Sendric wrote:Correct me if I'm wrong, but it seems to me that you are suggesting that by allowing larger coalitions a chance for victory, we would be encouraging the breaking of alliances. I don't really agree with this assessment, and I'm not really clear on why it would really make a difference. You keep citing the last game, so let's use that as an example. If the game played out exactly the same as the last one, but with the ability to have larger coalitions, wouldn't it just have been a slightly larger coalition within that alliance that won instead of the results we got? If we added Congo to that winning coalition, wouldn't it have still won? If your beef is with that 11-nation alliance out-voting everyone else, what's the difference between Cuba-Kenya-Zambia vs Congo-Cuba-Kenya-Zambia? I'm very curious about how you think it would have played out had this rule been in effect. Personally, I don't think it would have made much of a difference.
Here's what I wrote last time regarding various combos, keeping in mind the thresholds I used were calculated assuming you can't vote for coalitions that don't include you (raise them otherwise):
---
The last game's Afr+NA team would have needed 48 votes to get all 7 into a winning coalition, they had 42. If only the E's banded together (Cuba+Afr) they would have had 27, one shy of the 28 needed for a 4-E victory. Adding Mexico would change the target to 31, and they'd have 32 votes. Adding Canada would change the target to 36, and they'd have 37 votes...
---
3 E's would need 26 votes, but the actual winning coalition only had 20 on their own at game end.
I actually do not have a favoured outcome from this point in the game, that's not my point. All 7 want to stick together and take the victory together? Fine, great, they deserve it, make it official (although their opponents will have a little more time to try and fight it). Or maybe a subset wants to grab a smaller (and therefore greater) coalition victory, then maybe the others get upset and do something about it, maybe getting lured by unsatisfied opponents outside the alliance. Exciting, that's good too; it's like reducing the draw size in Diplomacy.
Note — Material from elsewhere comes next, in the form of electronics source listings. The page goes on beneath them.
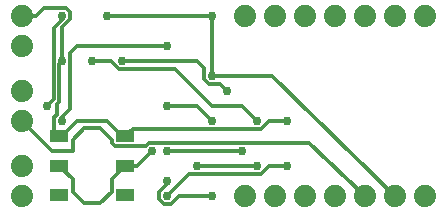
<source format=gbr>
G04 EAGLE Gerber RS-274X export*
G75*
%MOMM*%
%FSLAX34Y34*%
%LPD*%
%INBottom Copper*%
%IPPOS*%
%AMOC8*
5,1,8,0,0,1.08239X$1,22.5*%
G01*
%ADD10C,1.879600*%
%ADD11R,1.500000X1.000000*%
%ADD12C,0.756400*%
%ADD13C,0.304800*%


D10*
X370840Y203200D03*
X345440Y203200D03*
X320040Y203200D03*
X294640Y203200D03*
X269240Y203200D03*
X243840Y203200D03*
X218440Y203200D03*
X370840Y50800D03*
X345440Y50800D03*
X320040Y50800D03*
X294640Y50800D03*
X269240Y50800D03*
X243840Y50800D03*
X218440Y50800D03*
X29210Y139700D03*
X29210Y114300D03*
X29210Y76200D03*
X29210Y50800D03*
D11*
X116900Y51200D03*
X116900Y76200D03*
X116900Y101200D03*
X60900Y101200D03*
X60900Y76200D03*
X60900Y51200D03*
D10*
X29210Y203200D03*
X29210Y177800D03*
D12*
X190500Y203200D03*
X190500Y152400D03*
D13*
X190500Y203200D01*
X190500Y152400D02*
X241300Y152400D01*
X345440Y50800D01*
X190500Y203200D02*
X101600Y203200D01*
D12*
X101600Y203200D03*
X190500Y50800D03*
X152400Y63500D03*
D13*
X145570Y53629D02*
X145570Y47971D01*
X149571Y43970D01*
X155229Y43970D01*
X152400Y60459D02*
X152400Y63500D01*
X152400Y60459D02*
X145570Y53629D01*
X155229Y43970D02*
X162059Y50800D01*
X190500Y50800D01*
D12*
X63500Y203200D03*
X50800Y127000D03*
D13*
X63500Y200007D02*
X63500Y203200D01*
X63500Y200007D02*
X56328Y192835D01*
X56328Y132528D02*
X50800Y127000D01*
X56328Y132528D02*
X56328Y192835D01*
D12*
X152400Y127000D03*
X190500Y114300D03*
D13*
X177800Y127000D02*
X152400Y127000D01*
X177800Y127000D02*
X190500Y114300D01*
X116900Y101200D02*
X114300Y101200D01*
X66329Y210030D02*
X47971Y210030D01*
X41141Y203200D01*
X29210Y203200D01*
X60900Y101200D02*
X63100Y101200D01*
X76200Y114300D01*
X101600Y114300D01*
X114300Y101600D01*
X114300Y101200D01*
X70330Y206029D02*
X66329Y210030D01*
X70330Y206029D02*
X70330Y200371D01*
X58670Y119130D02*
X56670Y117129D01*
X56670Y105430D02*
X60900Y101200D01*
X56670Y105430D02*
X56670Y117129D01*
X58670Y119130D02*
X58670Y128405D01*
X60900Y130634D01*
X60900Y162500D01*
X63500Y165100D01*
D12*
X63500Y165100D03*
D13*
X63500Y193541D01*
X70330Y200371D01*
D12*
X152400Y50800D03*
D13*
X170970Y69370D01*
X238259Y76200D02*
X254000Y76200D01*
X238259Y76200D02*
X231429Y69370D01*
X170970Y69370D01*
D12*
X254000Y76200D03*
X254000Y114300D03*
D13*
X238259Y114300D01*
X231429Y107470D01*
X123170Y107470D02*
X116900Y101200D01*
X123170Y107470D02*
X231429Y107470D01*
D12*
X152400Y88900D03*
D13*
X215900Y88900D01*
D12*
X215900Y88900D03*
X114300Y165100D03*
D13*
X177800Y165100D01*
X183670Y149571D02*
X187671Y145570D01*
X183670Y159230D02*
X177800Y165100D01*
X197330Y145570D02*
X203200Y139700D01*
X183670Y149571D02*
X183670Y159230D01*
X187671Y145570D02*
X197330Y145570D01*
D12*
X203200Y139700D03*
X177800Y76200D03*
D13*
X228600Y76200D01*
D12*
X228600Y76200D03*
X228600Y114300D03*
X88900Y165100D03*
D13*
X215900Y127000D02*
X228600Y114300D01*
X104641Y165100D02*
X88900Y165100D01*
X104641Y165100D02*
X111471Y158270D01*
X159230Y158270D01*
X190500Y127000D01*
X215900Y127000D01*
D12*
X139700Y88900D03*
D13*
X127000Y76200D01*
X116900Y76200D01*
X105584Y54289D02*
X95811Y44516D01*
X81989Y44516D01*
X72216Y54289D01*
X105584Y64884D02*
X116900Y76200D01*
X105584Y64884D02*
X105584Y54289D01*
X72216Y54289D02*
X72216Y64884D01*
X60900Y76200D01*
D12*
X63500Y114300D03*
X152400Y177800D03*
D13*
X63500Y117493D02*
X63500Y114300D01*
X70330Y171930D02*
X76200Y177800D01*
X70330Y124323D02*
X63500Y117493D01*
X70330Y124323D02*
X70330Y171930D01*
X76200Y177800D02*
X152400Y177800D01*
X54610Y88900D02*
X29210Y114300D01*
X54610Y88900D02*
X72216Y88900D01*
X72216Y98111D01*
X81989Y107884D01*
X95811Y107884D01*
X105584Y98111D01*
X105584Y95706D01*
X108138Y93152D01*
X134293Y93152D01*
X136871Y95730D01*
X272570Y95730D01*
X320040Y50800D01*
M02*

</source>
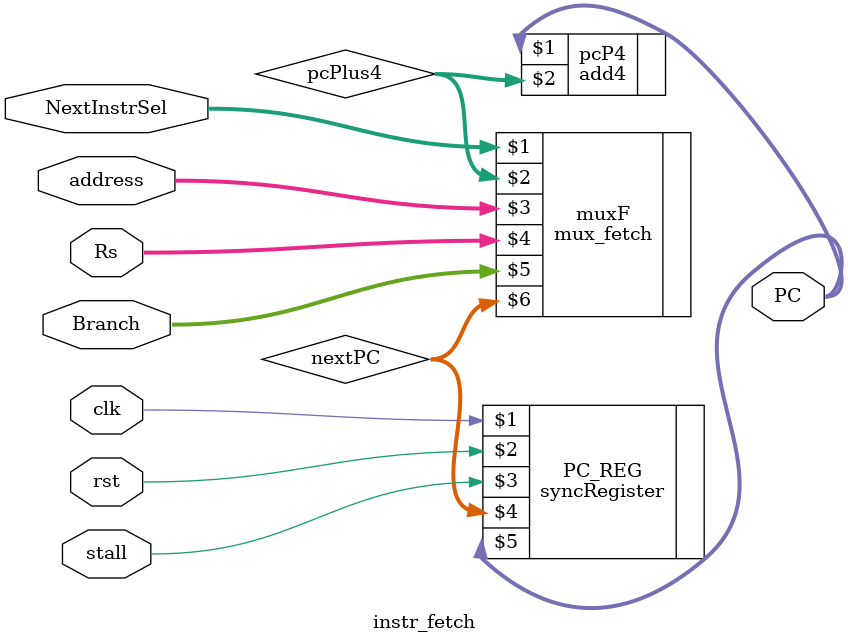
<source format=sv>
module instr_fetch(input logic clk, rst, stall,
					    input logic [1:0]NextInstrSel,
						 input logic [31:0] address, Rs, Branch,
						 
						 output logic [31:0] PC);
						 //output logic [4:0] OPcode,
						 //output logic [2:0] ALUop,
						 //output logic [4:0] Rs1,Rs2,Rd,
						 //output logic [15:0] Imm,
						 //output logic [26:0] Address);
						 
	
	logic[31:0] pcPlus4, nextPC;
	
	mux_fetch muxF (NextInstrSel, pcPlus4, address, Rs, Branch, nextPC);
	
	syncRegister PC_REG (clk, rst, stall, nextPC, PC);
	
	add4 pcP4 (PC, pcPlus4);
	
endmodule

</source>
The important point is that *capping* it at 3 takes all the tension out of it, especially since the vote is likely to be final. Best strategy is to not rock the boat and hope somehow you end up in the winning coalition. Rather than struggling for it, fighting for it, or negotiating a larger coalition and being a part of that.
And by doing that, by adding flexibility, you make being part of the winning coalition so much more meaningful. And so hopefully people will fight more over it, rather than just hoping for the best at election time.
A 7 player alliance, with 4 helpers, anointing 3 winners? That's less satisfactory. The line between winner and loser is clearly blurred. But maybe you want that. I feel it makes the game less competitive, and therefore less interesting than it could be.
Regarding different versions of the game, I did see the previous game's results and factored it into my thinking as best I could; I know it had a weird pirate faction that was controversial. I don't have results from any other instances, so if you can point me to those or email me the details that could be interesting!
There is an additional factor that slows end-game fighting though, the emptying out of the board from nukes which tends to lock up the game. That's why I included making nuke SC damage temporary in my last proposal.